Результатом предпринятых мною исследований стало выявление двух великих символических действий. Одно из них мы уже рассмотрели и вернемся к нему еще: поведение Иисуса в Храме объясняется его критической оценкой иудейской символики. Настало время перейти ко второму. Желая собрать воедино положительные символы, избранные самим Иисусом, представим себе молодого провозвестника Царства, отмечающего со своими двенадцатью ближайшими учениками величайший из израильских праздников, символизирующий освобождение, Исход, завет и прошение. Если отрицательные символы, ставшие воплощением критической оценки Иисусом своих современников, вылились в изгнание торговцев из Храма, то положительные символы его собственного подвига сошлись воедино в пасхальной горнице. Осознание этого подводит нас к главной теме следующей главы.

Заключение

Чтобы подвести итоги последних трех глав, позвольте мне в трех пунктах изложить результаты наших исследований.

Прежде всего, в свете сказанного не следует удивляться, что в представлении многих Иисус «совращал народ с пути истинного» Иудеи обладали целым арсеналом определений для людей, проповедовавших чуждые учения и совершавших чудеса и знамения с целью заставить израильтян нарушить верность традициям предков. Лжепророк, непокорный священник, непокорный сын – многое свидетельствует о том, что в определенный момент времени Иисусу было брошено каждое из этих обвинений. В частности, раввины более позднего периода изображали Иисуса неким чародеем, выступавшим в роли лжепророка. В основании этого, вероятно, лежит один из моментов суда Каиафы.
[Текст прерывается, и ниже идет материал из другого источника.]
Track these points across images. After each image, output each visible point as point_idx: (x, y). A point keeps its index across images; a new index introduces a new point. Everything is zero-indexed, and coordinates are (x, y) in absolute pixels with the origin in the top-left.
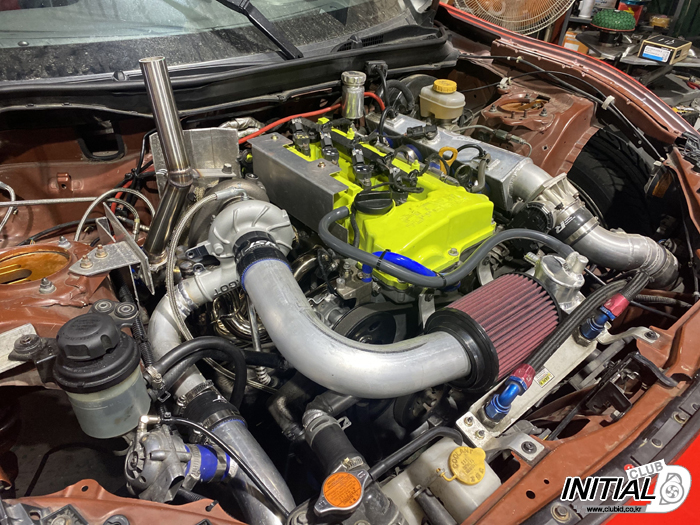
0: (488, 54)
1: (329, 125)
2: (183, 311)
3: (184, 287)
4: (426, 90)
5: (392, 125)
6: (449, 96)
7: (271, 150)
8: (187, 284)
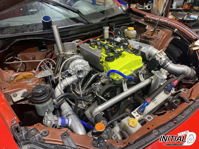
0: (143, 20)
1: (99, 41)
2: (63, 88)
3: (63, 81)
4: (126, 30)
5: (117, 40)
6: (132, 31)
7: (84, 47)
8: (64, 81)
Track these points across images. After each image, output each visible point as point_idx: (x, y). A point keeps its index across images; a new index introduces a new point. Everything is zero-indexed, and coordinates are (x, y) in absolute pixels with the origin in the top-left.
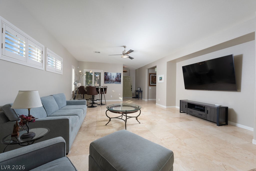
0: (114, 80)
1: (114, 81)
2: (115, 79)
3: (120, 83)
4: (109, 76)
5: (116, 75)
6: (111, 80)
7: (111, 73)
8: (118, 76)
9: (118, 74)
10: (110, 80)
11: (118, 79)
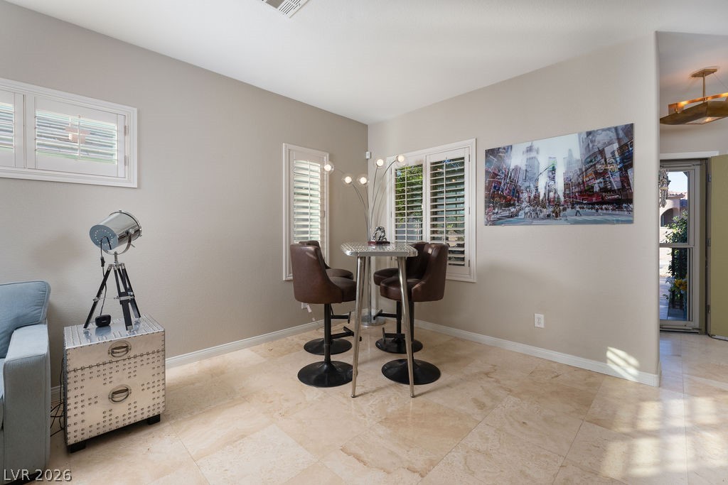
0: (561, 194)
1: (558, 204)
2: (567, 186)
3: (623, 215)
4: (516, 169)
5: (578, 154)
6: (537, 197)
7: (536, 144)
8: (594, 157)
9: (601, 139)
10: (525, 196)
11: (597, 185)
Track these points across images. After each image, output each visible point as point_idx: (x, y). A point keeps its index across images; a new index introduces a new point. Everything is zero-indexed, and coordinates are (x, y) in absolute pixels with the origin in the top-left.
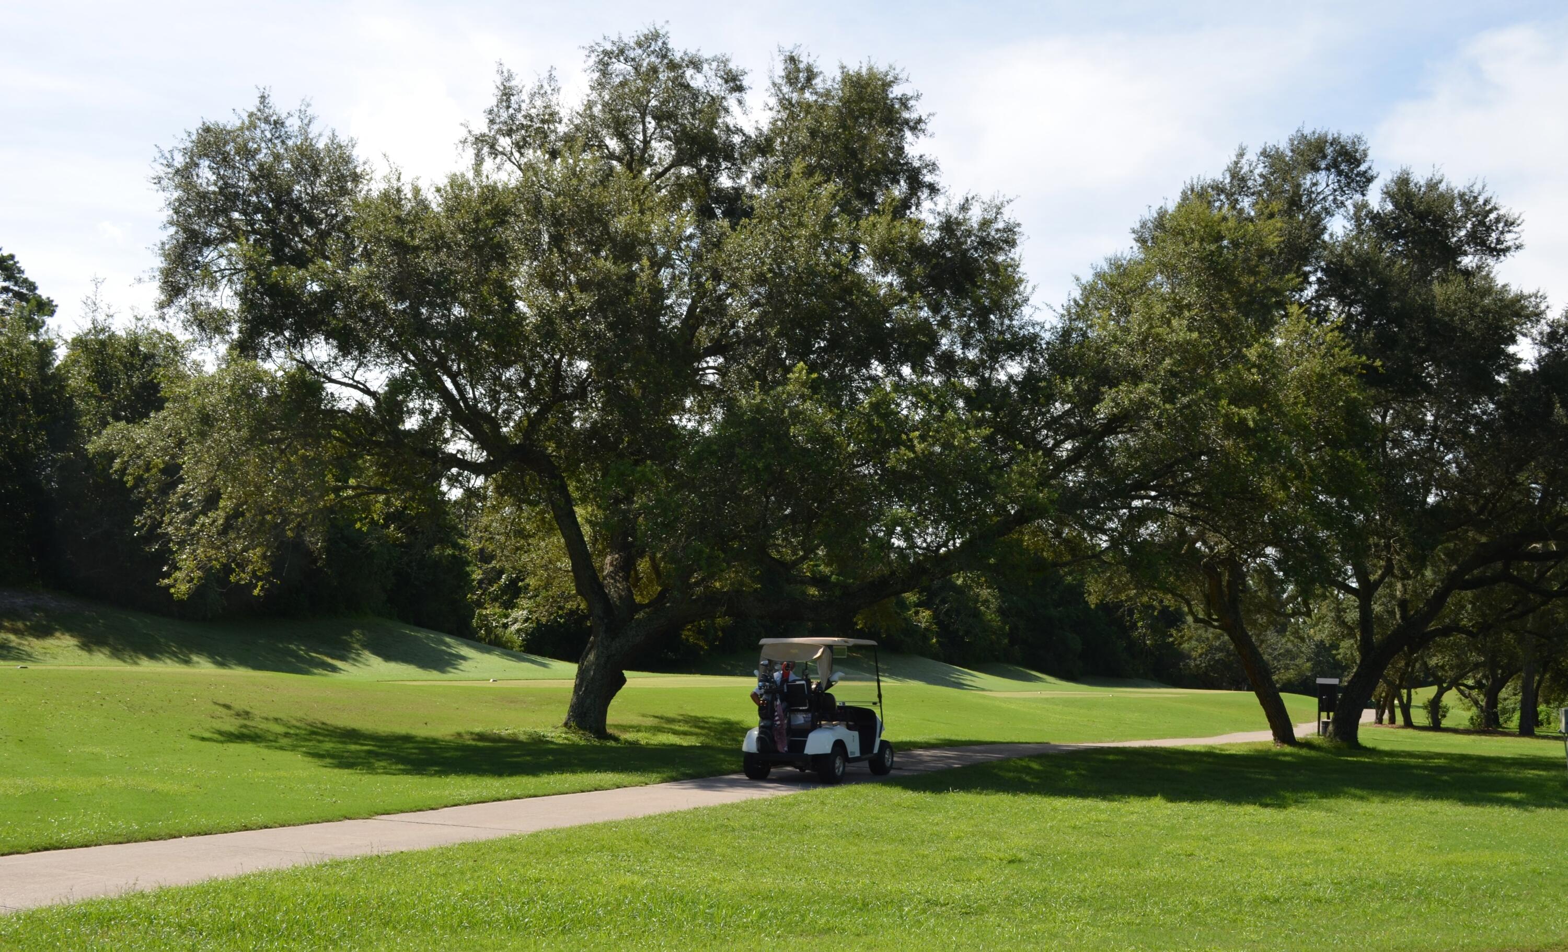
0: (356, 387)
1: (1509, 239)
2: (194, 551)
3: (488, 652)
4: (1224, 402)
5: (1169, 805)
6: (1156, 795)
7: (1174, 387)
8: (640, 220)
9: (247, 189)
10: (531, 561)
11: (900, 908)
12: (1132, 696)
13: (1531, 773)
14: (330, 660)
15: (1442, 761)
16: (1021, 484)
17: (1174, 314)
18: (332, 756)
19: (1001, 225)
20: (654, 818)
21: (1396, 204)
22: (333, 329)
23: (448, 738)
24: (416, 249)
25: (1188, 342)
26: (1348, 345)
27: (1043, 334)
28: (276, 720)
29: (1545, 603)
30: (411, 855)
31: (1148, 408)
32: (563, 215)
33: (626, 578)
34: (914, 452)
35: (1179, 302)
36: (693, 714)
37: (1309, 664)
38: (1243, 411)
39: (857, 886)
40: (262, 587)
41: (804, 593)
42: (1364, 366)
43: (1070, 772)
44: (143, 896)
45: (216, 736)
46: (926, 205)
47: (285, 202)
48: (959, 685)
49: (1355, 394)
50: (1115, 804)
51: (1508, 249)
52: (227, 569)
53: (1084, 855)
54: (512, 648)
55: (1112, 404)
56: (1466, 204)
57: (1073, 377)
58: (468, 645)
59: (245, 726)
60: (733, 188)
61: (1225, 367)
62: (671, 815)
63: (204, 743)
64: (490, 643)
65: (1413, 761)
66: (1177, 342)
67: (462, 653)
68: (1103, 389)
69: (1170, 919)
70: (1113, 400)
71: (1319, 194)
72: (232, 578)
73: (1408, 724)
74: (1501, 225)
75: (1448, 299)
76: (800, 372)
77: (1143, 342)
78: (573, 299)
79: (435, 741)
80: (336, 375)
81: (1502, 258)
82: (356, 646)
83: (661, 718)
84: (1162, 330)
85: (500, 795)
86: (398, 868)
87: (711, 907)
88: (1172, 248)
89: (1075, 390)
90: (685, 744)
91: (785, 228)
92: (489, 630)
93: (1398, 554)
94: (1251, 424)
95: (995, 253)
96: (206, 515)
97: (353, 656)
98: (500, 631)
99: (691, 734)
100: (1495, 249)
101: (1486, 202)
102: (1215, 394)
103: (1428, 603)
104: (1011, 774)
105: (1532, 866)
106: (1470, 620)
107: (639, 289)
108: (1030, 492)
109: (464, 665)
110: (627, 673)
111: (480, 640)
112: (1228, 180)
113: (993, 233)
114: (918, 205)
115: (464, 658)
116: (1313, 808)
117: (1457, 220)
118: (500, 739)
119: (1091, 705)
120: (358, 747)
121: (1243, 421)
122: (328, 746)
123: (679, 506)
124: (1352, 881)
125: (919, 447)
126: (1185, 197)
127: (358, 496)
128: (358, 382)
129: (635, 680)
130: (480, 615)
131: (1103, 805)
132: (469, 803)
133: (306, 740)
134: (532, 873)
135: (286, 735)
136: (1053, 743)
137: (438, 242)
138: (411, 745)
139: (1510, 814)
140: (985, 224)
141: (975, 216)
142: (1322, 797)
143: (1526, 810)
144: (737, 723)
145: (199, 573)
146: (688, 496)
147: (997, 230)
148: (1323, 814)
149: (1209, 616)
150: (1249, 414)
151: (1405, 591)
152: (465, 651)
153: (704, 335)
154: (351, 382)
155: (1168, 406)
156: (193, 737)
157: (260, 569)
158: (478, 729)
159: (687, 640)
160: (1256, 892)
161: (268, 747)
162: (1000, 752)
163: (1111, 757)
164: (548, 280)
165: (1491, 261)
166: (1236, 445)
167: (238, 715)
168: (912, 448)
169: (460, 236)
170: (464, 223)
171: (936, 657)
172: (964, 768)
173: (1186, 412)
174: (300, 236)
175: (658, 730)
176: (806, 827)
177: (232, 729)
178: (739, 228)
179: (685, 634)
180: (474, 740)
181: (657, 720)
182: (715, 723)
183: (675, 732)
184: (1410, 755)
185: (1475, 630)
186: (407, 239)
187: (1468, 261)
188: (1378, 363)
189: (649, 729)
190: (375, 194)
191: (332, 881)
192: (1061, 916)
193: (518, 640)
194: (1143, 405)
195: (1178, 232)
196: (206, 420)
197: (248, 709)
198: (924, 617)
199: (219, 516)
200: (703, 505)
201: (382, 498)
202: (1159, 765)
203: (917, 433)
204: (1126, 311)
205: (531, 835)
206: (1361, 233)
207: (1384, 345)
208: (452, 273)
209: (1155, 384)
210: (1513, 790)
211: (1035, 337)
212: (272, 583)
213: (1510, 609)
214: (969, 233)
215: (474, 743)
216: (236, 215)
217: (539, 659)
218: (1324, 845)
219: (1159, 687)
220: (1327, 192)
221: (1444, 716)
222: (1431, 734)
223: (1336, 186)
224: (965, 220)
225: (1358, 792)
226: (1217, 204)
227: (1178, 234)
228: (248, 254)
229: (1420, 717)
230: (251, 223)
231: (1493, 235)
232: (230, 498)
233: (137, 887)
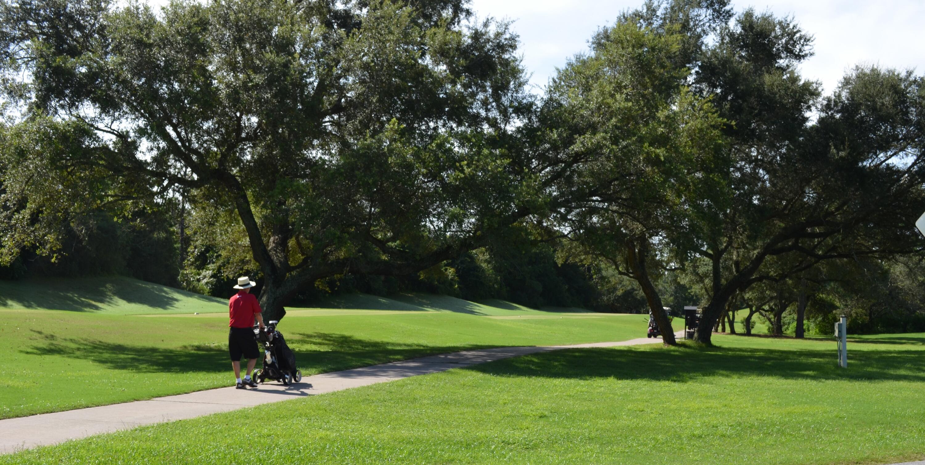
0: (113, 133)
1: (807, 49)
2: (13, 235)
3: (191, 296)
4: (646, 145)
5: (620, 382)
6: (610, 376)
7: (617, 135)
8: (291, 29)
9: (38, 6)
10: (223, 240)
11: (489, 446)
12: (574, 317)
13: (815, 360)
14: (94, 303)
15: (761, 353)
16: (528, 193)
17: (617, 91)
18: (111, 362)
19: (507, 36)
20: (324, 396)
21: (743, 28)
22: (99, 97)
23: (178, 349)
24: (150, 46)
25: (626, 108)
26: (716, 112)
27: (537, 102)
28: (71, 340)
29: (816, 262)
30: (186, 422)
31: (601, 148)
32: (242, 25)
33: (283, 251)
34: (464, 174)
35: (620, 83)
36: (322, 332)
37: (672, 298)
38: (658, 151)
39: (459, 434)
40: (56, 257)
41: (379, 258)
42: (725, 124)
43: (556, 363)
44: (29, 453)
45: (35, 351)
46: (464, 22)
47: (62, 15)
48: (472, 312)
49: (720, 142)
50: (587, 382)
51: (806, 55)
52: (34, 247)
53: (581, 413)
54: (203, 294)
55: (581, 145)
56: (783, 28)
57: (557, 129)
58: (178, 292)
59: (52, 344)
60: (345, 10)
61: (646, 124)
62: (334, 394)
63: (29, 356)
64: (190, 290)
65: (746, 354)
66: (619, 108)
67: (175, 297)
68: (576, 136)
69: (644, 449)
70: (582, 143)
71: (700, 21)
72: (38, 252)
73: (733, 332)
74: (802, 41)
75: (773, 84)
76: (394, 124)
77: (599, 108)
78: (249, 78)
79: (171, 351)
80: (101, 125)
81: (802, 60)
82: (109, 293)
83: (304, 335)
84: (610, 101)
85: (225, 384)
86: (182, 430)
87: (378, 449)
88: (615, 50)
89: (558, 137)
90: (322, 350)
91: (381, 35)
92: (189, 283)
93: (741, 235)
94: (662, 159)
95: (503, 53)
96: (19, 213)
97: (108, 300)
98: (195, 283)
99: (324, 344)
100: (799, 55)
101: (794, 27)
102: (641, 140)
103: (752, 262)
104: (522, 365)
105: (835, 413)
106: (775, 273)
107: (292, 72)
108: (533, 198)
109: (177, 304)
110: (286, 309)
111: (183, 289)
112: (645, 11)
113: (503, 41)
114: (459, 22)
115: (177, 300)
116: (701, 382)
117: (776, 37)
118: (210, 349)
119: (551, 323)
120: (126, 356)
121: (657, 156)
122: (106, 355)
123: (321, 207)
124: (740, 424)
125: (467, 170)
126: (619, 19)
127: (116, 201)
128: (114, 130)
129: (291, 312)
130: (183, 274)
131: (582, 382)
132: (207, 389)
133: (92, 352)
134: (265, 431)
135: (78, 349)
136: (538, 346)
137: (165, 42)
138: (158, 354)
139: (812, 384)
140: (498, 35)
141: (492, 30)
142: (704, 376)
143: (820, 381)
144: (350, 337)
145: (16, 250)
146: (326, 200)
147: (506, 39)
148: (708, 386)
149: (628, 270)
150: (661, 152)
151: (738, 256)
152: (176, 296)
153: (327, 101)
154: (109, 130)
155: (614, 147)
156: (21, 352)
157: (55, 246)
158: (196, 343)
159: (318, 287)
160: (688, 431)
161: (69, 357)
162: (511, 352)
163: (577, 354)
164: (233, 67)
165: (795, 62)
166: (653, 171)
167: (47, 337)
168: (462, 171)
169: (179, 38)
170: (182, 30)
171: (457, 296)
172: (494, 362)
173: (625, 150)
174: (72, 37)
175: (303, 342)
176: (415, 399)
177: (45, 346)
178: (351, 35)
179: (317, 283)
180: (195, 350)
181: (301, 336)
182: (336, 337)
183: (315, 343)
184: (740, 350)
185: (778, 278)
186: (145, 39)
187: (782, 62)
188: (733, 123)
189: (298, 342)
190: (121, 9)
191: (144, 439)
192: (583, 449)
193: (207, 289)
194: (599, 146)
195: (619, 41)
196: (22, 154)
197: (52, 334)
198: (451, 271)
199: (26, 213)
200: (335, 205)
201: (130, 202)
202: (606, 358)
203: (465, 162)
204: (587, 89)
205: (255, 408)
206: (723, 43)
207: (736, 111)
208: (174, 61)
209: (606, 133)
210: (810, 370)
211: (531, 104)
212: (62, 255)
213: (797, 266)
214: (488, 40)
215: (196, 352)
216: (31, 23)
217: (222, 300)
218: (714, 403)
219: (587, 312)
220: (705, 20)
221: (753, 327)
222: (746, 338)
223: (711, 17)
224: (486, 32)
225: (724, 372)
226: (639, 25)
227: (619, 42)
228: (39, 48)
229: (739, 328)
230: (40, 28)
231: (797, 46)
232: (34, 202)
233: (25, 447)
Во–вторых, теперь у нас есть возможность ответить на один из древнейших вопросов о Божьем Царстве «С точки зрения Иисуса и в свете его служения, к какой эпохе принадлежало Царство Более, к настоящему или будущему?» С учетом места, которое, наряду с другими проповедниками царства и предводителями пророческих и мессианских движений, занимал в контексте иудаизма первого века пашей эры сам Иисус, ответ на этот вопрос очевиден. Задав его Бар–Кохбе в 133 году нашей эры, вы бы услышали: «Верно и то, и другое. Отрицать то, что Царство относится к настоящему времени, означало бы отрицать роль его самого как истинного вождя, призванного даровать искупление Израилю. Если Царство Божье еще не приблизилось, почему тогда он датировал свои монеты первым годом? В то же время отрицать его принадлежность будущему времени было бы абсурдно. Окончательное торжество Царства Божьего должно было ознаменоваться поражением римлян и восстановлением Храма. Осознание неразрывной связи Царства Божьего не только с религией и моралью, но и с эсхатологией и политикой, а также с богословием, сводящим все воедино, может положить конец затянувшимся ученым спорам.